◆ Dataset records:
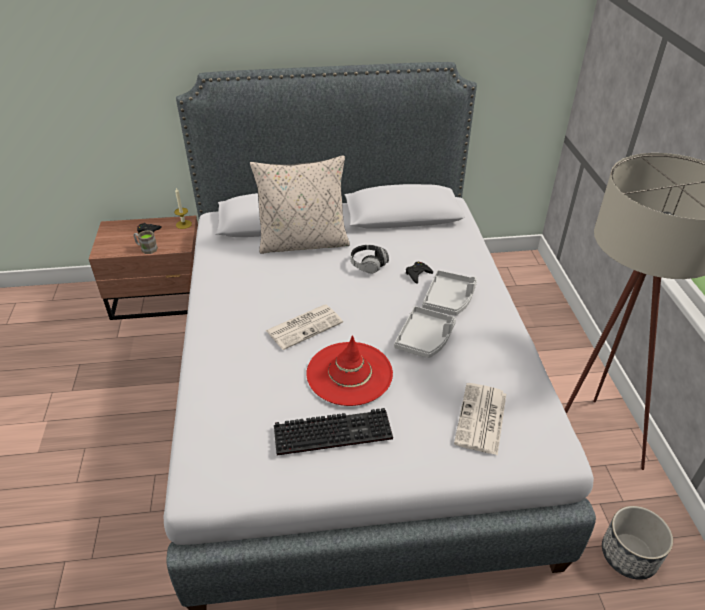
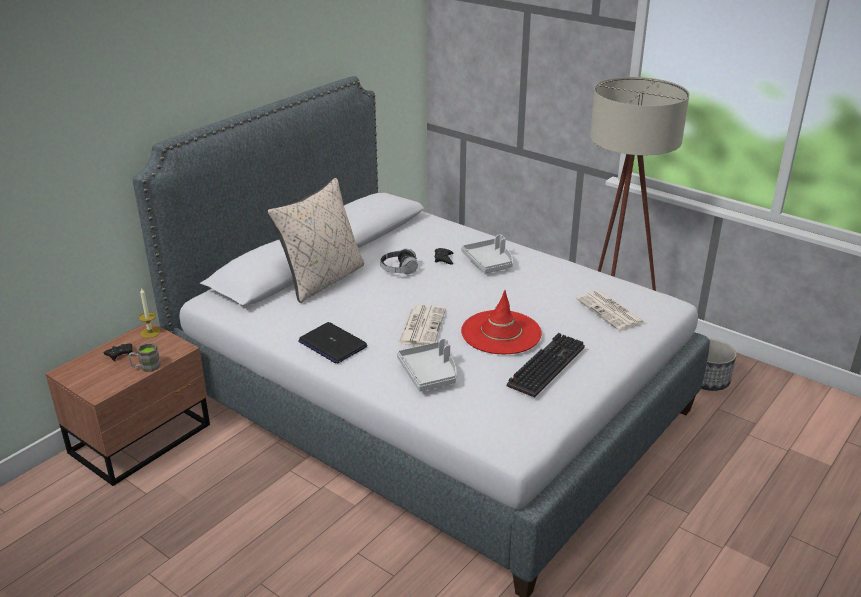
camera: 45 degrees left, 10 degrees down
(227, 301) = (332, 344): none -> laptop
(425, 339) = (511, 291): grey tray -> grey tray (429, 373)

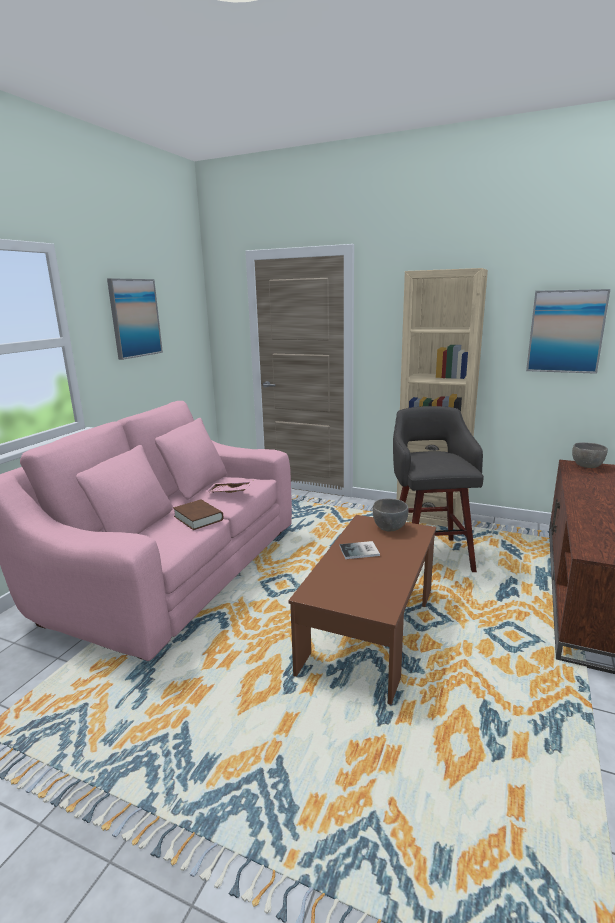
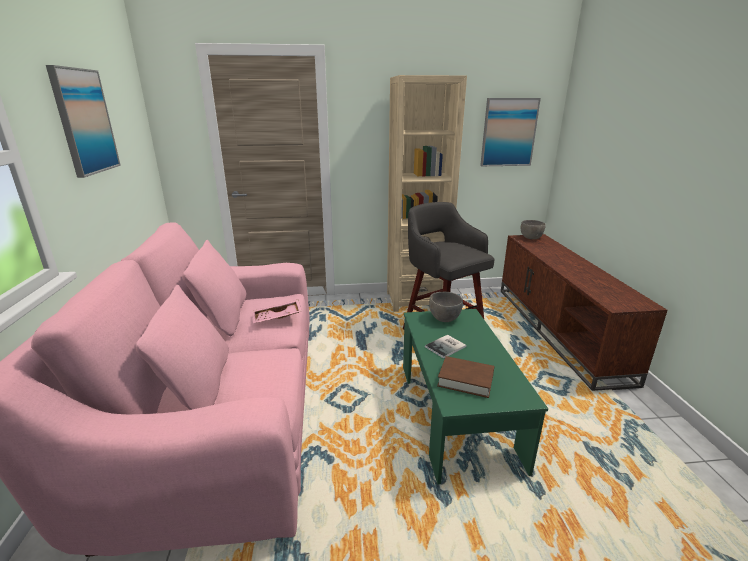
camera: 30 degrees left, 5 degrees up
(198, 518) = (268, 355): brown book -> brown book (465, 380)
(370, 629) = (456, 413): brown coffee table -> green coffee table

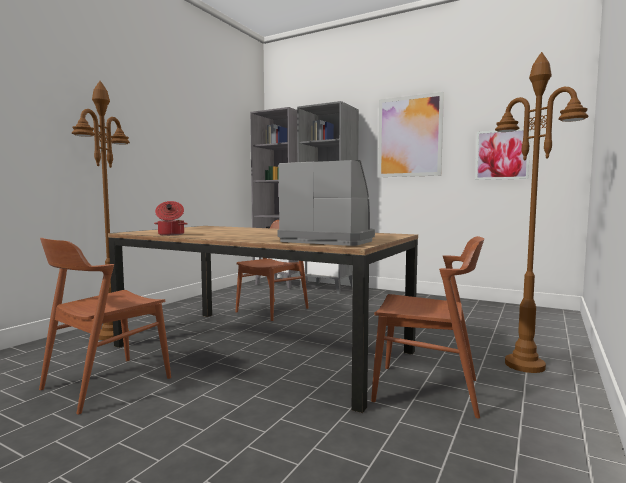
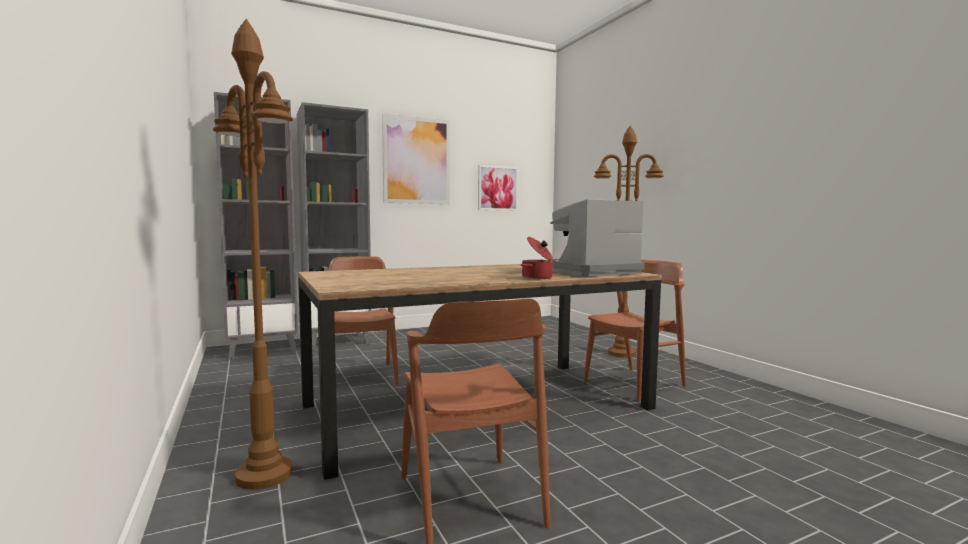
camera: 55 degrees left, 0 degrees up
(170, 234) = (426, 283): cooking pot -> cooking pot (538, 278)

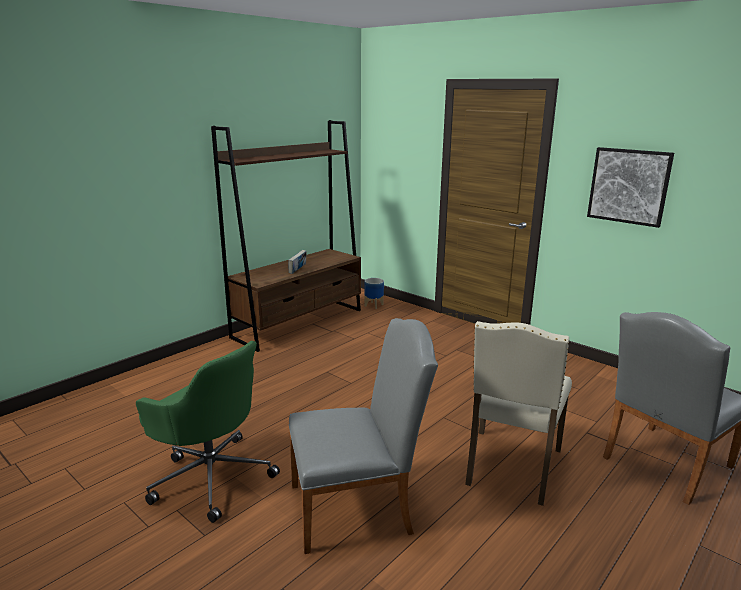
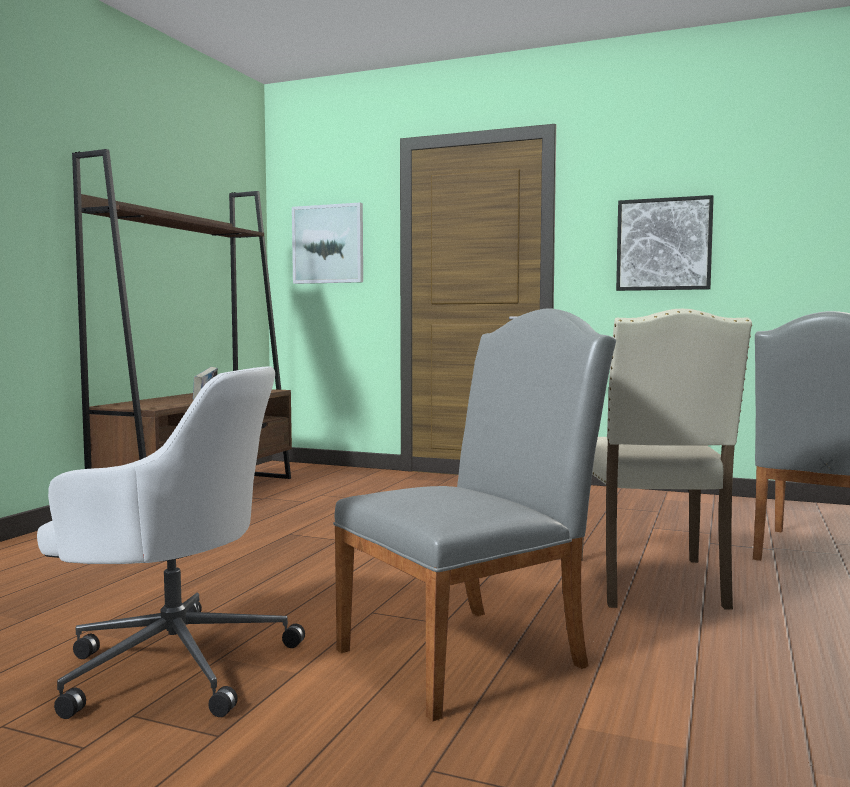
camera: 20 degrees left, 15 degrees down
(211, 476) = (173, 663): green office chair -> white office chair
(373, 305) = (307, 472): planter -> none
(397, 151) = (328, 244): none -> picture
* * *
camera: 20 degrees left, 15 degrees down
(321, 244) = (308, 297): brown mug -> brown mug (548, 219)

◆ Description of the task: Repeat exactly the lines of the listing above, from the one with "(211, 476) = (173, 663): green" down to the one with "(397, 151) = (328, 244): none -> picture"; both of those lines belong in the range.

◆ The answer:
(211, 476) = (173, 663): green office chair -> white office chair
(373, 305) = (307, 472): planter -> none
(397, 151) = (328, 244): none -> picture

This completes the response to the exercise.